Aber erst seit 3 Jahren.

Und ich habe diese Geschichten nicht erfunden. Die kamen zu mir, damit ich sie aufschreibe.

Autor jpr65

——————

— Sie —

Sie wachte auf. Der Hahn hatte seinen Morgengruß an die Sonne gerufen, und das hatte sie geweckt.

Ihre Füße schmerzten, weil sie gestern wieder den ganzen Tag mit mäßigem Erfolg etwas essbares gesucht hatte. Die anderen waren so viel besser zu Fuß als sie! Und sie konnten viel besser einschätzen, wo es sich lohnte zu suchen und wo nicht!

Sie war wie immer hungrig geblieben, weil sie manches, was die anderen mit Lust vertilgten, nur mit Zwang oder gar nicht herunterbekam.

Doris hatte sich gestern wieder über ihre deformierten Füße lustig gemacht.

Kein Wunder, dass sie nicht mitkam, mit solchen Füßen! Die anderen konnten die Zehen weit auseinanderspreizen, breit auf dem Boden aufsetzen und lange auf einem Bein stehen.

Sie musste ihre Zehen krümmen und konnte den Fuß nur seitlich aufsetzen. An auf einem Bein stehen oder gar laufen war überhaupt nicht zu denken. Sie konnte nur seitlich hüpfen und musste die Flügel ausbreiten, um die Balance zu halten.

Die anderen rannten elegant und schnell wie die Hühner, und das waren sie ja auch, Hühner.

„Nur ich bin das schwarze, schwache Huhn im Hühnerstall. Naja, eigentlich eher braun.“ Sie war sehr niedergeschlagen.

Das andere Problem war ihr Schnabel, er war nämlich krumm und eignete sich überhaupt nicht, um Würmer, Körner und anderes Kleintier vom Boden aufzupicken.

Und dann hatte sie auch keinerlei Kopfschmuck wie die anderen Hühner, die sich darüber lustig machten: „Nur Federn auf dem Kopf, wie sieht das denn aus!“

Sie interessierte sich sehr für Gusto, einen aufstrebenden jungen Hahn, der ein aussichtsreicher Kandidat für den nächsten Sippenchef war.

Aber er zeigte ihr die kalte Schulter: „Mit deinen krummen Füßen und deinem krummen Schnabel bist du selbst fast ein Pflegefall, du kannst doch keine Familie versorgen! Und die anderen lachen dich aus, weil du keinen Kopfschmuck trägst. Damit wäre meine Karriere zu Ende bevor sie angefangen hätte!“

Und das wars dann. Ihr blieb nur Rex, ein anderer junger Hahn, der sehr nett war, aber genauso deformiert wie sie und es daher zu gar nichts bringen würde. Sie würde ihr tristes Dasein hier am Rande der Sippe beenden, wenn sie nicht vorher aus der Gemeinschaft ausgeschlossen würde.

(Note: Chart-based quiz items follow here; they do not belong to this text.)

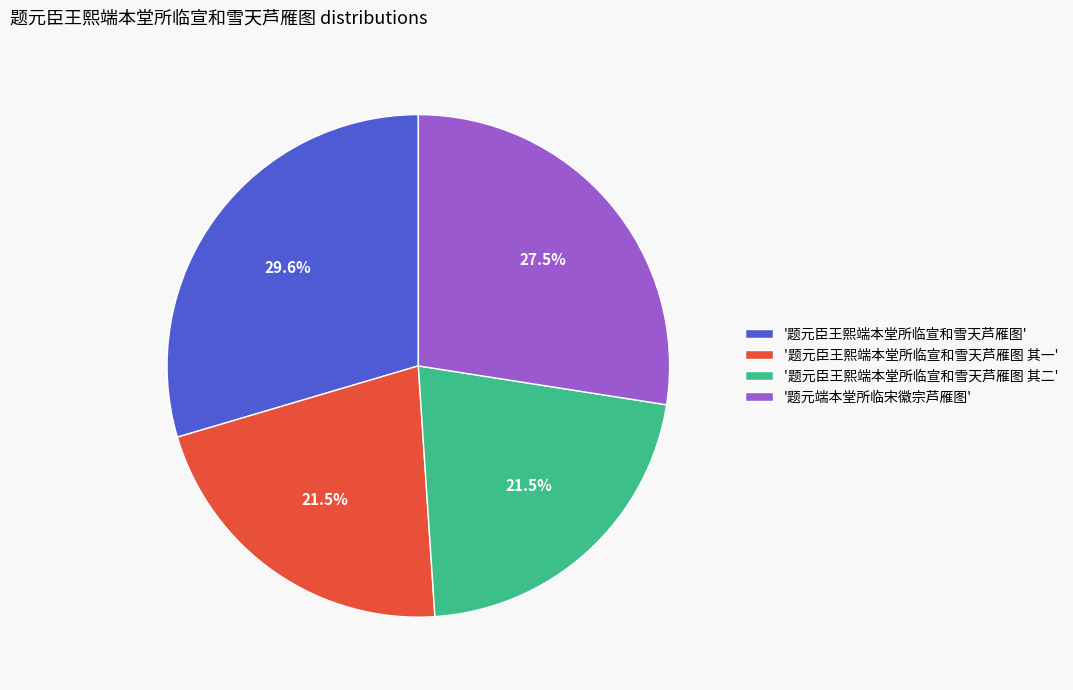

To the nearest percent, what is the difference between the largest and smallest slice percentages?

8%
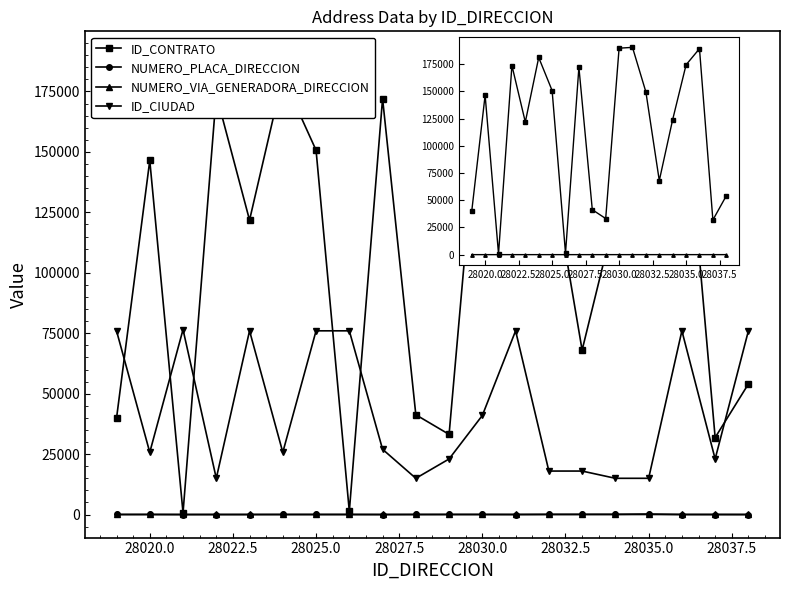

How many times do ID_CIUDAD and ID_CONTRATO cross each other?

6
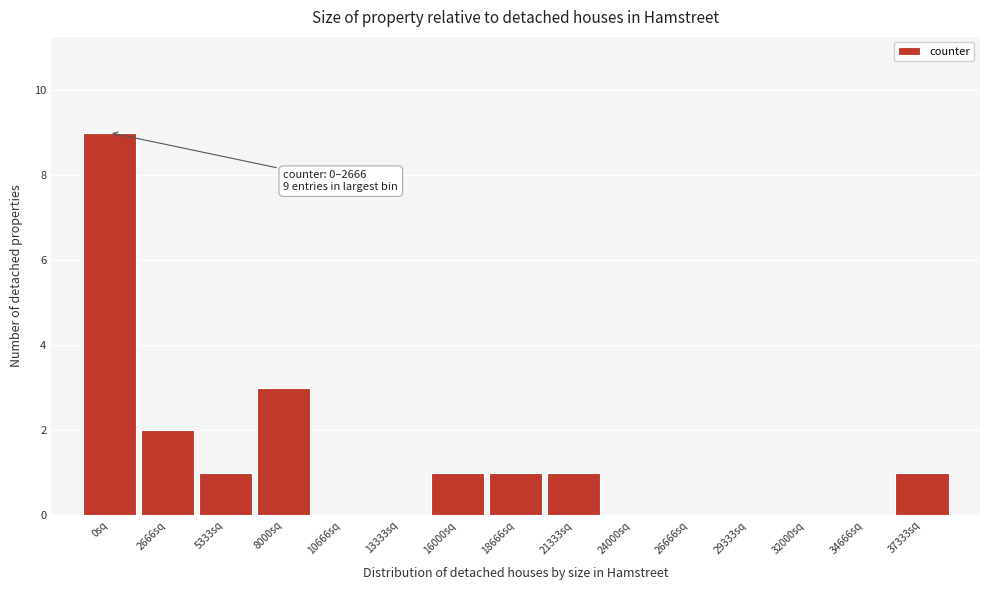

Reading left to right, list all the values displayed in this chart.

0sq=9	2666sq=2	5333sq=1	8000sq=3	10666sq=0	13333sq=0	16000sq=1	18666sq=1	21333sq=1	24000sq=0	26666sq=0	29333sq=0	32000sq=0	34666sq=0	37333sq=1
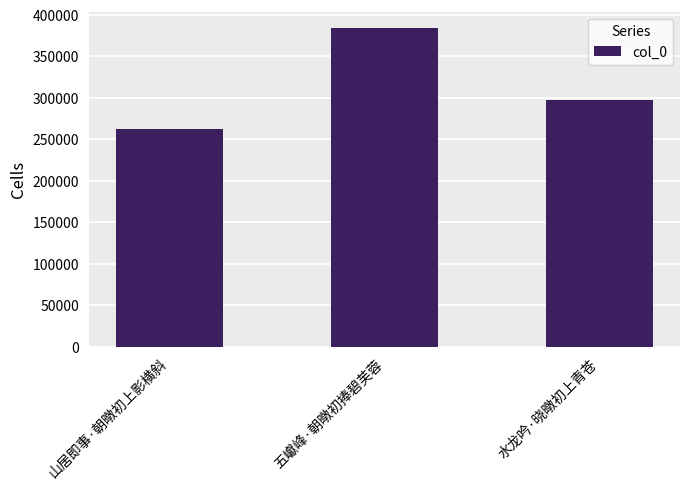

Reading left to right, what are all the values shown in this chart?

山居即事·朝暾初上影横斜=263044	五巘峰·朝暾初捧碧芙蓉=384890	水龙吟·晓暾初上青苍=297698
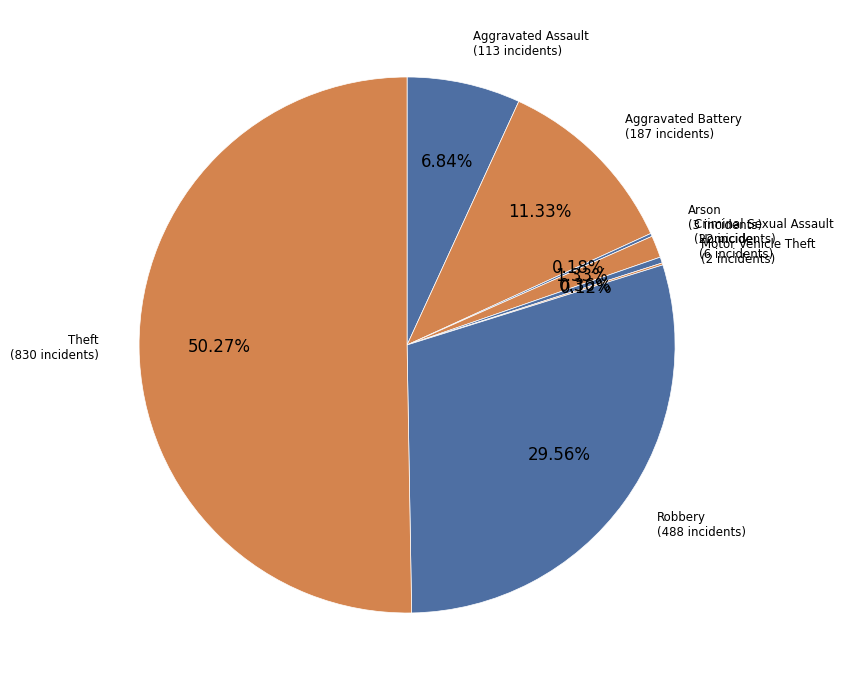

Rank the categories by value from lowest to highest.

Motor Vehicle Theft, Arson, Homicide, Criminal Sexual Assault, Aggravated Assault, Aggravated Battery, Robbery, Theft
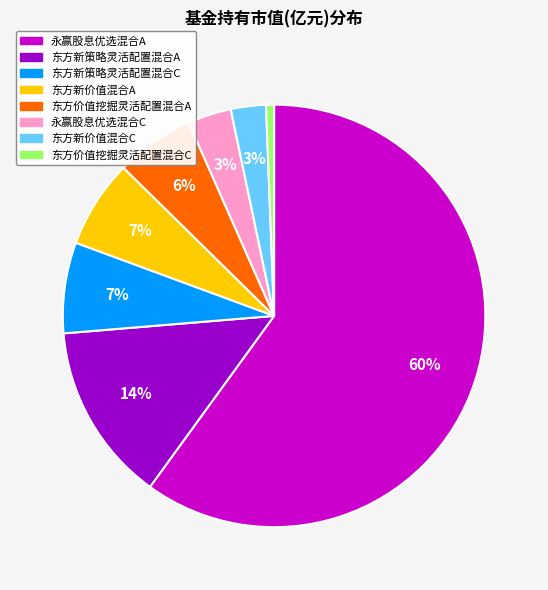

To the nearest percent, what is the combined percentage of 永赢股息优选混合C and 东方新价值混合C?

6%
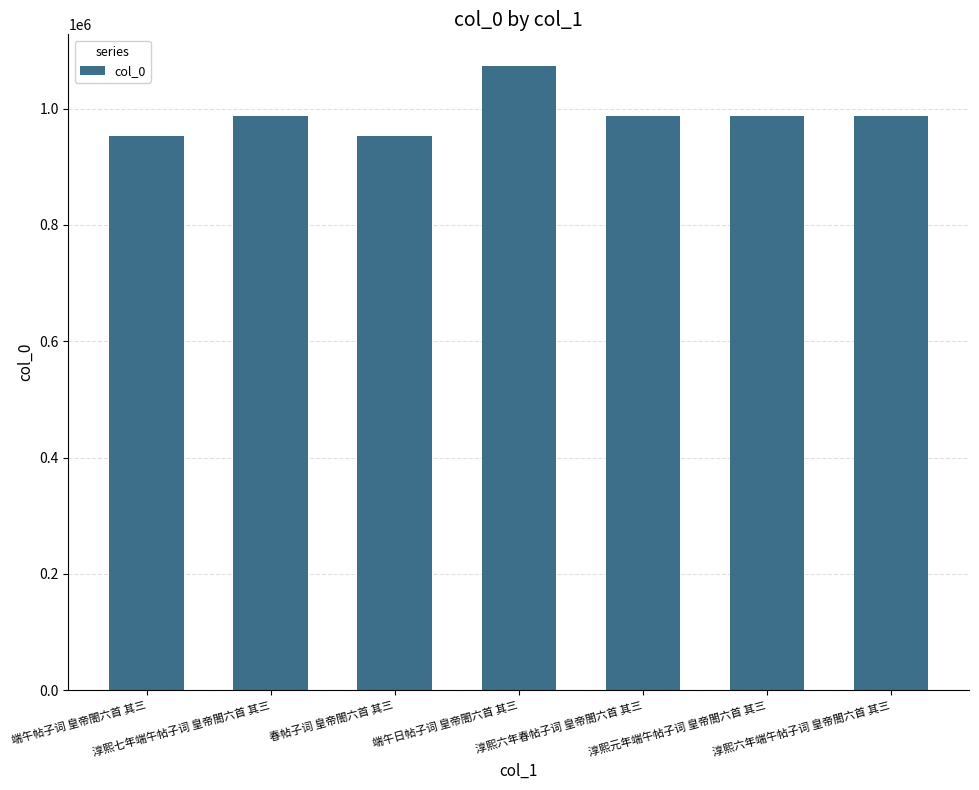

Which category has the highest value across all series?

端午日帖子词 皇帝閤六首 其三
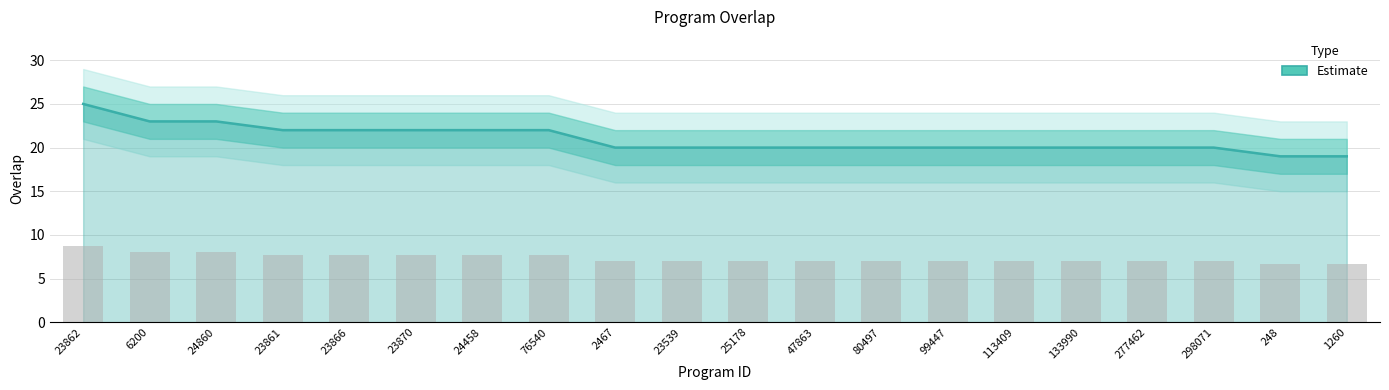

How many bars are there in total?

20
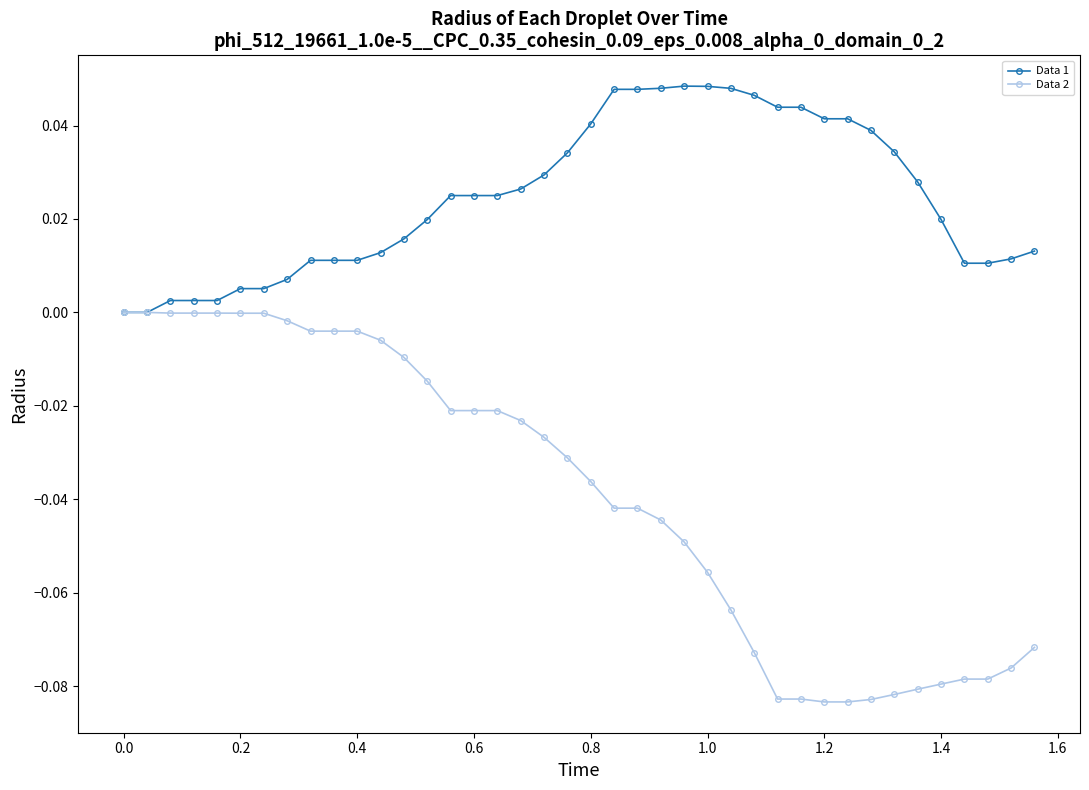

Count the number of categories in the chart.

40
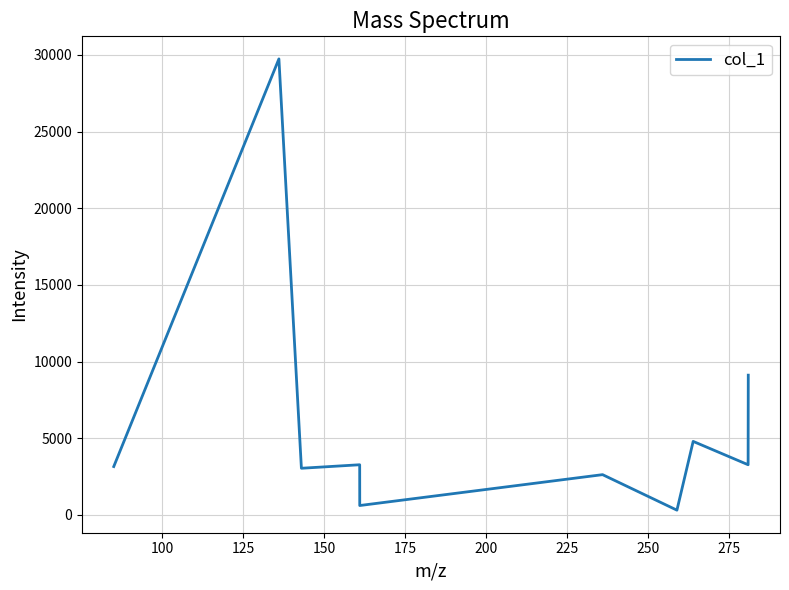

Does the chart display data point markers on the line(s)?

No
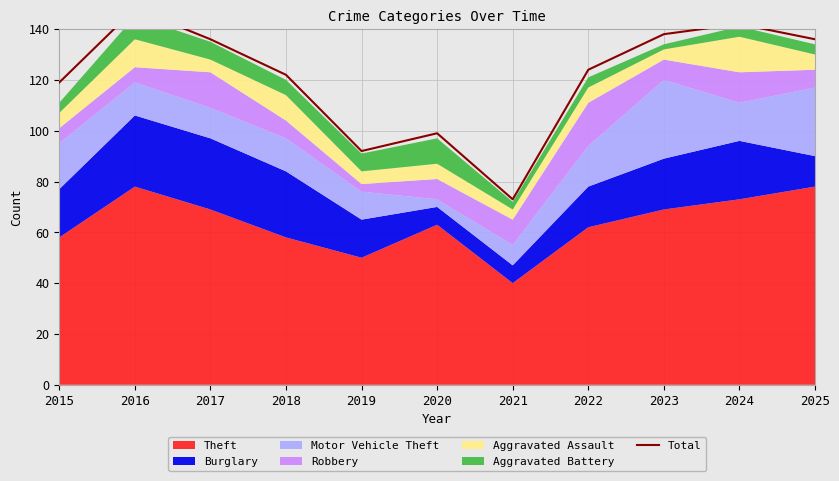

Does the chart display data point markers on the line(s)?

No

„Seht sie euch an, sie gehört nicht hierher, sie ist nur eine Belastung für uns! Und wie sie überhaupt aussieht!“

„Schlag nicht immer so mit den Flügeln, oder glaubst du etwa, du könntest bis auf das Festland fliegen und von der Insel entkommen? Du bist ein Huhn, und Hühner können nicht weit fliegen. Hühner sind Läufer, keine Piloten!“

So ging es meistens und so begann ein weiterer trister Tag für sie unter den Hühnern im Stall auf der Insel des Leuchtturmwärters.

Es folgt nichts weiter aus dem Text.